**Work task**
Report the count of lines in the entries below that contain "Right", and leave out everything else.

###

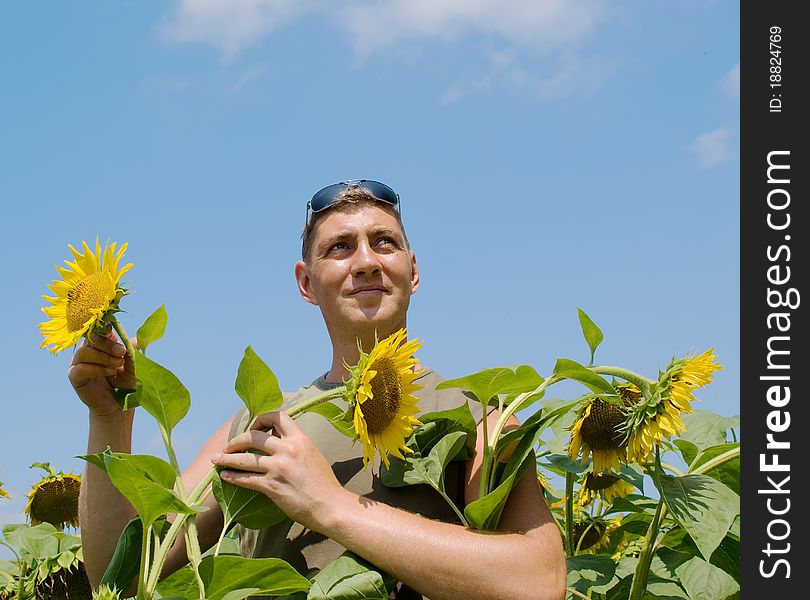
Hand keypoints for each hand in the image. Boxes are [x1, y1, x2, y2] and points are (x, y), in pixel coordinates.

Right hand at [68, 326, 135, 416]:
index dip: (104, 329)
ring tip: (117, 366)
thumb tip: (138, 339)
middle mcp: (88, 351)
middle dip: (107, 344)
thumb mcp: (134, 365)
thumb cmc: (127, 382)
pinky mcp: (74, 377)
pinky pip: (79, 368)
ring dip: (103, 357)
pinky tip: (109, 372)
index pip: (98, 330)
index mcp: (102, 344)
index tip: (112, 330)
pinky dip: (96, 368)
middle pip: (90, 338)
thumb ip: (133, 351)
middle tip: (122, 352)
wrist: (121, 404)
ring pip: (84, 352)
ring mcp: (79, 363)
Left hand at [212, 411, 346, 530]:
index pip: (277, 417)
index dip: (261, 419)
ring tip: (217, 459)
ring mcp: (278, 467)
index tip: (254, 428)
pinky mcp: (271, 486)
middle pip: (254, 436)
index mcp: (299, 439)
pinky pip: (246, 479)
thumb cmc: (324, 483)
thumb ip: (296, 446)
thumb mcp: (313, 454)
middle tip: (228, 446)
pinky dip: (233, 477)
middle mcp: (287, 449)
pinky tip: (225, 476)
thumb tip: (280, 443)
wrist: (330, 505)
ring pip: (244, 458)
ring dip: (227, 458)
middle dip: (236, 440)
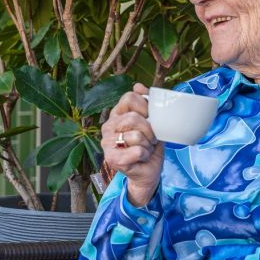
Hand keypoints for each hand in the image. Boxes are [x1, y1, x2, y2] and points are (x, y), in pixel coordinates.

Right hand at [100, 83, 163, 206]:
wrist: (147, 173)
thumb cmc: (149, 147)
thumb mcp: (152, 123)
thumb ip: (146, 104)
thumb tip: (138, 85)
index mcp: (116, 114)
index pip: (129, 98)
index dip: (145, 107)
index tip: (151, 118)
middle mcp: (108, 127)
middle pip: (133, 117)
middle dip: (150, 130)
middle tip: (151, 139)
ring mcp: (107, 143)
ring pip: (136, 136)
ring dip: (148, 145)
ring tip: (145, 148)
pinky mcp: (112, 158)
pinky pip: (137, 151)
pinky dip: (145, 155)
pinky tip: (141, 158)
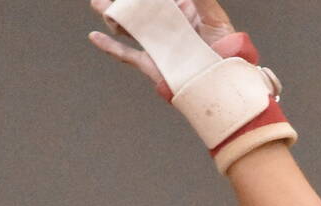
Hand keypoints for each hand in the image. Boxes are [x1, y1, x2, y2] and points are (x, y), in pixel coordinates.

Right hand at [88, 0, 234, 88]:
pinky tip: (95, 37)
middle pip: (139, 8)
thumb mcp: (213, 16)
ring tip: (98, 3)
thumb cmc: (225, 50)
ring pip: (128, 27)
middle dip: (123, 0)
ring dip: (112, 14)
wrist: (223, 83)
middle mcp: (165, 26)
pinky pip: (126, 54)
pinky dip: (109, 46)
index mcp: (181, 10)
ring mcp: (156, 44)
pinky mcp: (150, 63)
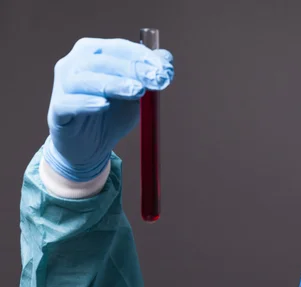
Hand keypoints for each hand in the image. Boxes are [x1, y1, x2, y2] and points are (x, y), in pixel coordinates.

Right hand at [43, 37, 173, 180]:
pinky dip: (86, 103)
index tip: (166, 69)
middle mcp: (74, 64)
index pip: (118, 47)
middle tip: (156, 80)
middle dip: (133, 68)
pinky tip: (103, 105)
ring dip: (113, 83)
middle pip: (102, 59)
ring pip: (85, 79)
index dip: (143, 56)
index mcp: (93, 53)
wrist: (91, 147)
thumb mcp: (135, 94)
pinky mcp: (57, 111)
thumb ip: (148, 76)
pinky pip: (69, 104)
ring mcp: (62, 86)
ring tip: (136, 91)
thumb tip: (166, 58)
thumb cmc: (112, 115)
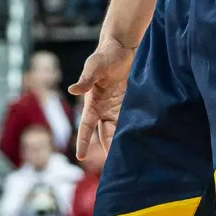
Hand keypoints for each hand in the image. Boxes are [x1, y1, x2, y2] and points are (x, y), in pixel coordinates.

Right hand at [68, 35, 135, 166]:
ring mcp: (117, 108)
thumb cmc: (105, 55)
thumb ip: (86, 79)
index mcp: (92, 102)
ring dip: (121, 144)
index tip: (80, 157)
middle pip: (104, 134)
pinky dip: (134, 132)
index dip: (82, 141)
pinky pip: (131, 122)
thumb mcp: (94, 65)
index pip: (85, 126)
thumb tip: (72, 90)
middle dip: (108, 149)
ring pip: (119, 131)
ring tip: (129, 161)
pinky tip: (142, 144)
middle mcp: (103, 108)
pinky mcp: (129, 104)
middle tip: (114, 168)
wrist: (124, 47)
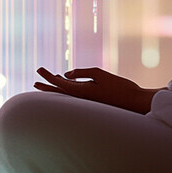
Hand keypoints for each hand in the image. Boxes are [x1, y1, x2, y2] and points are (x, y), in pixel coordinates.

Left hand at [34, 67, 164, 113]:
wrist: (136, 103)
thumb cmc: (120, 88)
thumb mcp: (101, 74)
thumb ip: (82, 73)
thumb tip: (66, 74)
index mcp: (82, 92)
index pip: (59, 84)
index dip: (47, 76)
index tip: (38, 69)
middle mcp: (83, 100)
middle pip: (59, 93)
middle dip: (47, 86)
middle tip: (35, 82)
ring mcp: (88, 103)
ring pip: (68, 94)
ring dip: (59, 87)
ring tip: (51, 79)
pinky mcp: (95, 103)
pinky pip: (77, 96)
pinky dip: (70, 89)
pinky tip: (70, 83)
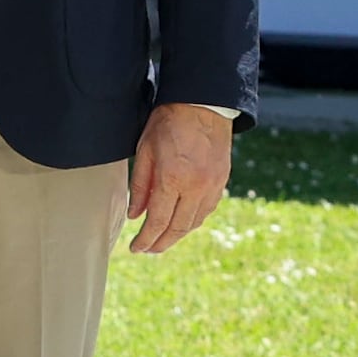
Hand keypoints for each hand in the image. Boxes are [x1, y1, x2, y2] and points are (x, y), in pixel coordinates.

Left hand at [126, 100, 234, 254]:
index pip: (158, 220)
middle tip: (147, 250)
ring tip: (161, 241)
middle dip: (161, 243)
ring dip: (177, 235)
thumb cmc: (167, 124)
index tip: (135, 248)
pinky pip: (207, 210)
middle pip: (179, 227)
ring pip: (195, 222)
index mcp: (174, 179)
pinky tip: (181, 223)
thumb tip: (135, 215)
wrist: (203, 106)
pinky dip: (192, 221)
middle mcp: (197, 187)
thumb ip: (140, 186)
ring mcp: (213, 186)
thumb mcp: (144, 151)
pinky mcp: (222, 182)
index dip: (146, 239)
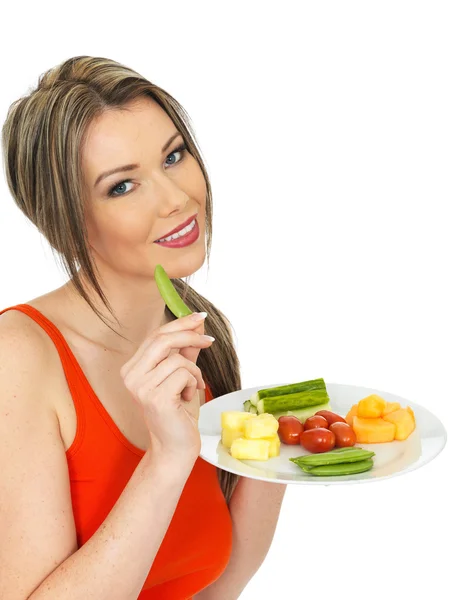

###

**Response for this exercise**
5